» ABOUT THIS EXERCISE
Repeat the text that comes with each of the entries below word for word, and leave the pictures out of your answer.

» DATA SECTION

-------

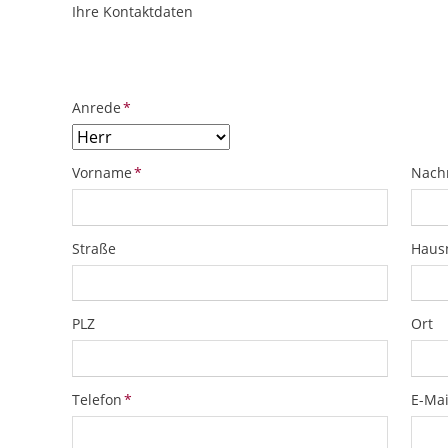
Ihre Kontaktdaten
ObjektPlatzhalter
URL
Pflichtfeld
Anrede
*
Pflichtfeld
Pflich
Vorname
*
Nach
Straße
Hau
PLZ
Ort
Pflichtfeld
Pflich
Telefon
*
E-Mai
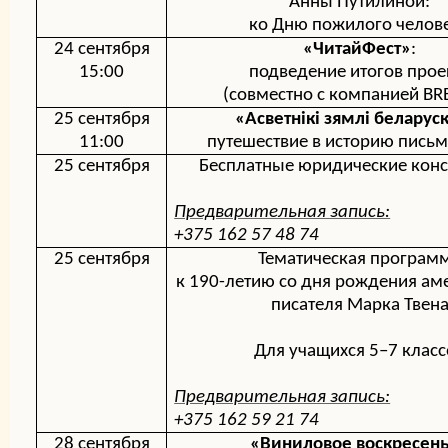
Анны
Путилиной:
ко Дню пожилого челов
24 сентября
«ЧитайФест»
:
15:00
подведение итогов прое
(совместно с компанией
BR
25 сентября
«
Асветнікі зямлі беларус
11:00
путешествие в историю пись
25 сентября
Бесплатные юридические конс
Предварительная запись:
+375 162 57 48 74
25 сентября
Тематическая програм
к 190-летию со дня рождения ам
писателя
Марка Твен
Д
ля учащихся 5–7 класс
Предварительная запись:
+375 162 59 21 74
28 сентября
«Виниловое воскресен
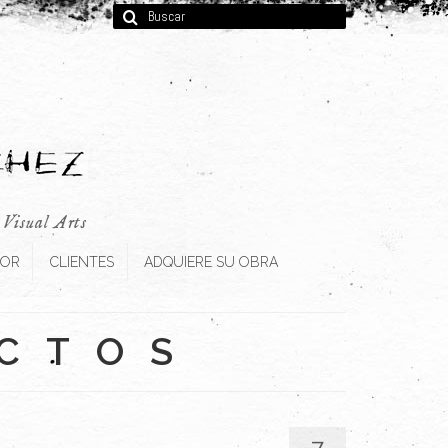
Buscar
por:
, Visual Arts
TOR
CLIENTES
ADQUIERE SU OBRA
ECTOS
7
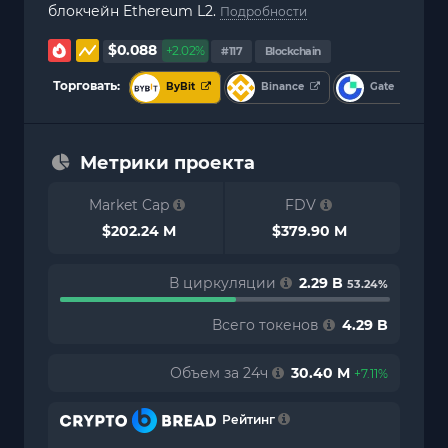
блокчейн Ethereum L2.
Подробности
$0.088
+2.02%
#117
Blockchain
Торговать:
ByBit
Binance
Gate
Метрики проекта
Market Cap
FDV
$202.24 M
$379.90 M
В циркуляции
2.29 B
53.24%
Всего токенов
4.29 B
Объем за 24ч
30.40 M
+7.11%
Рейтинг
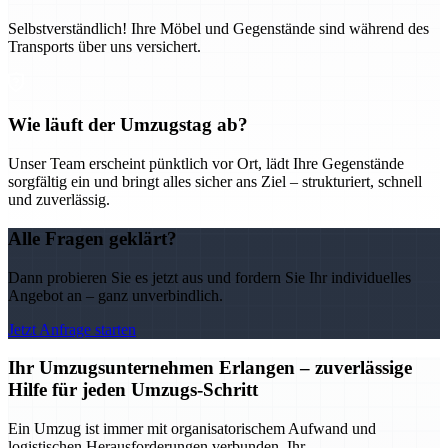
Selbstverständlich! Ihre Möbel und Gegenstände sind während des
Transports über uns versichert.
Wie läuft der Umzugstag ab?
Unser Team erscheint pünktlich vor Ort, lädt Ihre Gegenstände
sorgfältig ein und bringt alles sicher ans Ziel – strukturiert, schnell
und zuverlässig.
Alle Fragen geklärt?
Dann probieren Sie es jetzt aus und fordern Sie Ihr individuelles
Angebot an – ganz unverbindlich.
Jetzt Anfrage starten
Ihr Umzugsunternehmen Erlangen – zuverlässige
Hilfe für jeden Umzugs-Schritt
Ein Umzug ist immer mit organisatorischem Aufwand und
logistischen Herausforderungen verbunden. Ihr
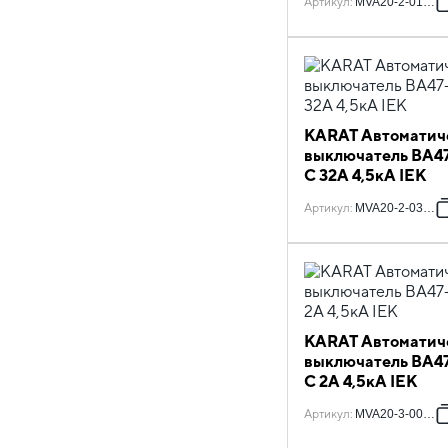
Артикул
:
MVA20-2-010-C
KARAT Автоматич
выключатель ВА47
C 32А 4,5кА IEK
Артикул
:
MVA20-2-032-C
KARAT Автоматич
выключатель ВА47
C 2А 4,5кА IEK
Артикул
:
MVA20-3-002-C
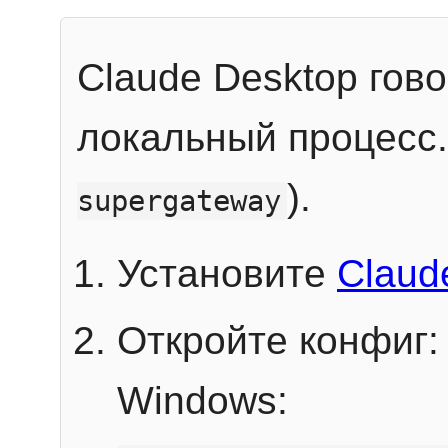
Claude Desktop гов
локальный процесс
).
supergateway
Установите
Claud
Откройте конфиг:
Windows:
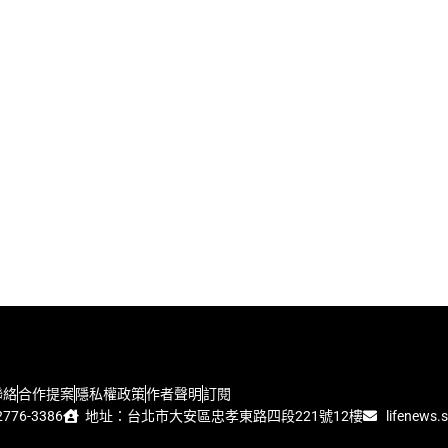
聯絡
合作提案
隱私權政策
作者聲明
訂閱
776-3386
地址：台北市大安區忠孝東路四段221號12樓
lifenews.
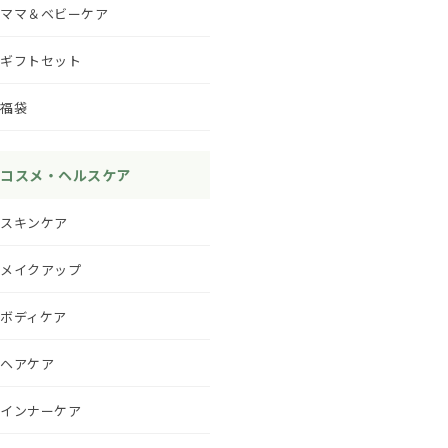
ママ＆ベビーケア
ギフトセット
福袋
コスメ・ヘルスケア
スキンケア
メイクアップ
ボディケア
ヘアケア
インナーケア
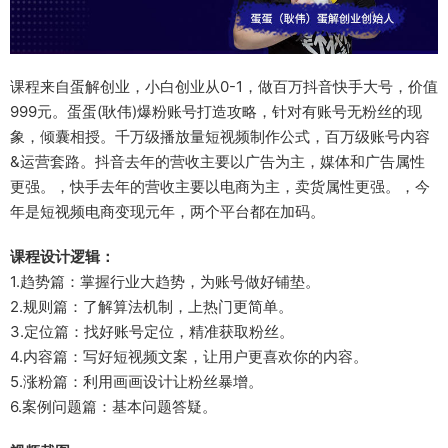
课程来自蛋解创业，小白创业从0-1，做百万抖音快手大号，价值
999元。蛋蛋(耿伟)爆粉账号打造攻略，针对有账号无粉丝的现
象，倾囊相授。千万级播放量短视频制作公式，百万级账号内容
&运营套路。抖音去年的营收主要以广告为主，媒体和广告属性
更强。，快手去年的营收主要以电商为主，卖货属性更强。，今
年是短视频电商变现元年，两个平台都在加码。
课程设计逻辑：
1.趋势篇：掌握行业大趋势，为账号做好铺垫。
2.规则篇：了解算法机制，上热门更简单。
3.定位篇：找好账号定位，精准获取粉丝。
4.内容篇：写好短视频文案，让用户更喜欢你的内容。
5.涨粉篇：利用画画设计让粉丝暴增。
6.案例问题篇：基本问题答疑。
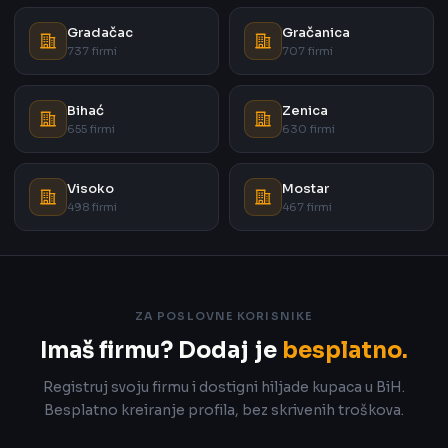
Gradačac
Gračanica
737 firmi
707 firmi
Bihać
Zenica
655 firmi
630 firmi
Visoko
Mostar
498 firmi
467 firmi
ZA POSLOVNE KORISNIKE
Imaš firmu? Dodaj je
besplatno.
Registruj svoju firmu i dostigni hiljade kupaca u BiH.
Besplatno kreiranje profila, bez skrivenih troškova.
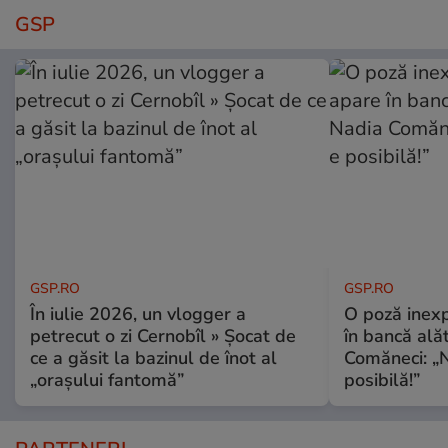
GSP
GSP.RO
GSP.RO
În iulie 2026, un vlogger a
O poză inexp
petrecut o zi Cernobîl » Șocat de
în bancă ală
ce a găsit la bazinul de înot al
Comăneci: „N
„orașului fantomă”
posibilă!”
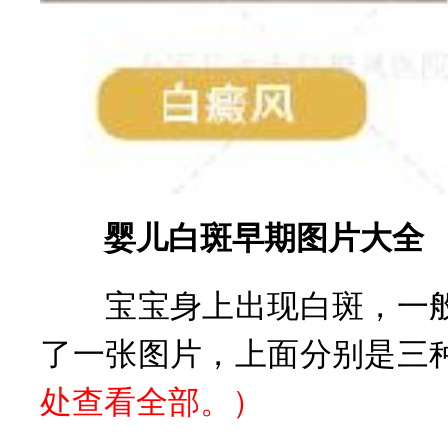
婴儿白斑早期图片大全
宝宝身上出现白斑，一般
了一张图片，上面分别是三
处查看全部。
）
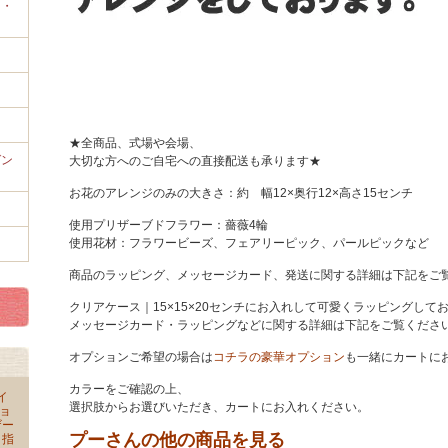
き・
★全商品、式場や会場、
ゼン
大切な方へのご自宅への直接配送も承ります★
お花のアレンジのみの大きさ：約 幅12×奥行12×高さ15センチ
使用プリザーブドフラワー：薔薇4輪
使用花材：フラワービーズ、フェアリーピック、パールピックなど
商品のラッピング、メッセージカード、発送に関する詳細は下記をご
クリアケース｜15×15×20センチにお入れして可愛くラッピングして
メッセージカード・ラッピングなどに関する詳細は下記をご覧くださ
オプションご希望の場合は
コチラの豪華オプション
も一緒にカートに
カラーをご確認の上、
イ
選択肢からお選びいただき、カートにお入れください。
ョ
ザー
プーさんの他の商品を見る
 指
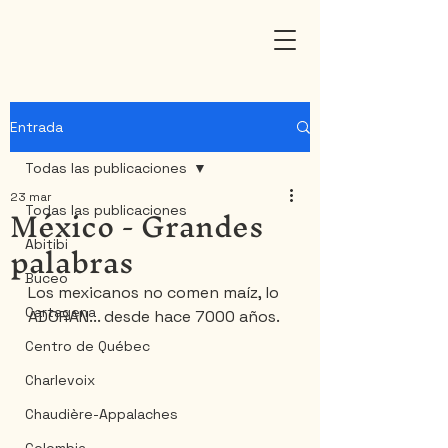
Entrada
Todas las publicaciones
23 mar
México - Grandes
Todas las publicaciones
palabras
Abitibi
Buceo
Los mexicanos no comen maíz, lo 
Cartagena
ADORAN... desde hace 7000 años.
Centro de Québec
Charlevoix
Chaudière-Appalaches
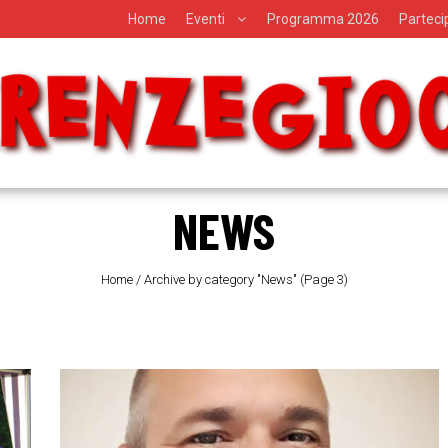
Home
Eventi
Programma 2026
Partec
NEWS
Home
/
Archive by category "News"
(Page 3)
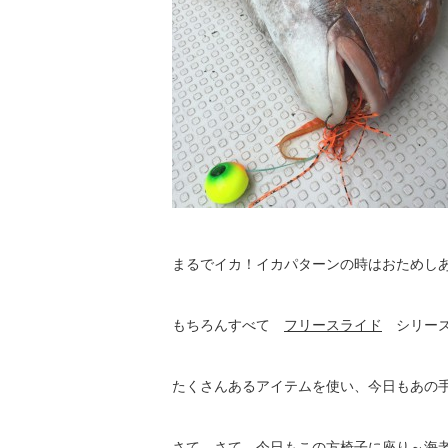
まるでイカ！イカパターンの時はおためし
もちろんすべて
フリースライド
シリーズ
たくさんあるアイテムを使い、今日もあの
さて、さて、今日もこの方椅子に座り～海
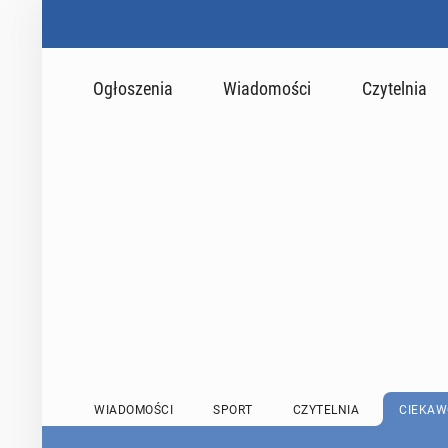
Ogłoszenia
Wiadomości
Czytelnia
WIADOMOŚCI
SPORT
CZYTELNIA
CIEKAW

-------

» ANSWER AREA
Ihre Kontaktdaten
ObjektPlatzhalter
URL
Pflichtfeld
Anrede
*
Pflichtfeld
Pflich
Vorname
*
Nach
Straße
Hau
PLZ
Ort
Pflichtfeld
Pflich
Telefon
*
E-Mai
Анны
Путилиной:
ко Дню пожилого челов
24 сентября
«ЧитайФест»
:
15:00
подведение итогов прое
(совместно с компанией
BR
25 сентября
«
Асветнікі зямлі беларус
11:00
путешествие в историю пись
25 сентября
Бесплатные юридические конс
Предварительная запись:
+375 162 57 48 74
25 сентября
Тематическая програм
к 190-летию со дня рождения ам
писателя
Марка Твен
Д
ля учащихся 5–7 класс
Предварительная запись:
+375 162 59 21 74
28 сентября
«Виниловое воскресен
Buscar
por:
, Visual Arts
TOR
CLIENTES
ADQUIERE SU OBRA
ECTOS
7
блокчейн Ethereum L2.
Подробности
$0.088
+2.02%
#117
Blockchain
Торговать:
ByBit
Binance
Gate
Метрики проекта
Market Cap
FDV
$202.24 M
$379.90 M
В циркуляции
2.29 B
53.24%
Всего токенов
4.29 B
Объем за 24ч
30.40 M
+7.11%
Рейтинг
Selbstverständlich! Ihre Möbel und Gegenstände sind während des
Transports über uns versichert.
Wie läuft der Umzugstag ab?
Unser Team erscheint pünktlich vor Ort, lädt Ihre Gegenstände
sorgfältig ein und bringt alles sicher ans Ziel – strukturiert, schnell
und zuverlässig.
Alle Fragen geklärt?
Dann probieren Sie es jetzt aus und fordern Sie Ihr individuelles
Angebot an – ganz unverbindlich.
Jetzt Anfrage starten
Ihr Umzugsunternehmen Erlangen – zuverlässige
Hilfe für jeden Umzugs-Schritt
Ein Umzug ist immer mit organisatorischem Aufwand und
logistischen Herausforderungen verbunden. Ihr
Артикул
:
MVA20-2-010-C
KARAT Автоматич
выключатель ВА47
C 32А 4,5кА IEK
Артикул
:
MVA20-2-032-C
KARAT Автоматич
выключатель ВА47
C 2А 4,5кА IEK
Артикул
:
MVA20-3-002-C
Claude Desktop гов
локальный процесс
).
supergateway
Установите
Claud
Откройте конфиг:
Windows:
聯絡
合作提案
隱私權政策
作者聲明
訂閱
776-3386
地址：台北市大安區忠孝東路四段221號12樓
lifenews.
ママ＆ベビーケア
ギフトセット
福袋
コスメ・ヘルスケア
スキンケア
メイクアップ
ボディケア
ヘアケア
インナーケア
课程来自蛋解创业，小白创业从0-1，做百万抖音快手大号，价值
999元。蛋蛋(耿伟)爆粉账号打造攻略，针对有账号无粉丝的现
象，倾囊相授。千万级播放量短视频制作公式，百万级账号内容
&运营套路。抖音去年的营收主要以广告为主，媒体和广告属性
更强。，快手去年的营收主要以电商为主，卖货属性更强。，今
年是短视频电商变现元年，两个平台都在加码。
课程设计逻辑：
1.趋势篇：掌握行业大趋势，为账号做好铺垫。
2.规则篇：了解算法机制，上热门更简单。
3.定位篇：找好账号定位，精准获取粉丝。
4.内容篇：写好短视频文案，让用户更喜欢你的内容。
5.涨粉篇：利用画画设计让粉丝暴增。
6.案例问题篇：基本问题答疑。
Gradačac
Gračanica
737 firmi
707 firmi
Bihać
Zenica
655 firmi
630 firmi
Visoko
Mostar
498 firmi
467 firmi
ZA POSLOVNE KORISNIKE
Imaš firmu? Dodaj je
besplatno.
Registruj svoju firmu i dostigni hiljade kupaca u BiH.
Besplatno kreiranje profila, bez skrivenih troškova.
GSP
GSP.RO
GSP.RO
În iulie 2026, un vlogger a
O poză inexp
petrecut o zi Cernobîl » Șocat de
în bancă ală
ce a găsit la bazinul de înot al
Comăneci: „N
„orașului fantomă”
posibilă!”
婴儿白斑早期图片大全
宝宝身上出现白斑，一般
了一张图片，上面分别是三
处查看全部。
）
き・
★全商品、式場や会場、
ゼン
大切な方へのご自宅への直接配送も承ります★
お花のアレンジのみの大きさ：約 幅12×奥行12×高さ15センチ
使用プリザーブドフラワー：薔薇4輪
使用花材：フラワービーズ、フェアリーピック、パールピックなど
商品のラッピング、メッセージカード、発送に関する詳細は下記をご
クリアケース｜15×15×20センチにお入れして可愛くラッピングして
メッセージカード・ラッピングなどに関する詳細は下記をご覧くださ
オプションご希望の場合は
コチラの豪華オプション
も一緒にカートに
カラーをご確認の上、
イ
選択肢からお選びいただき、カートにお入れください。
ョ
ザー
プーさんの他の商品を見る
 指
Entrada
Todas las publicaciones
23 mar
México - Grandes
Todas las publicaciones
palabras
Abitibi
Buceo
Los mexicanos no comen maíz, lo 
Cartagena
ADORAN... desde hace 7000 años.
Centro de Québec
Charlevoix
Chaudière-Appalaches
Home
Eventi
Programma 2026
Partec
NEWS
Home
/
Archive by category "News"
(Page 3)
まるでイカ！イカパターンの時はおためし
もちろんすべて
フリースライド
シリーズ
たくさんあるアイテムを使い、今日もあの
さて、さて、今日もこの方椅子に座り～海
Ogłoszenia
Wiadomości
Czytelnia
WIADOMOŚCI
SPORT
CZYTELNIA
CIEKAW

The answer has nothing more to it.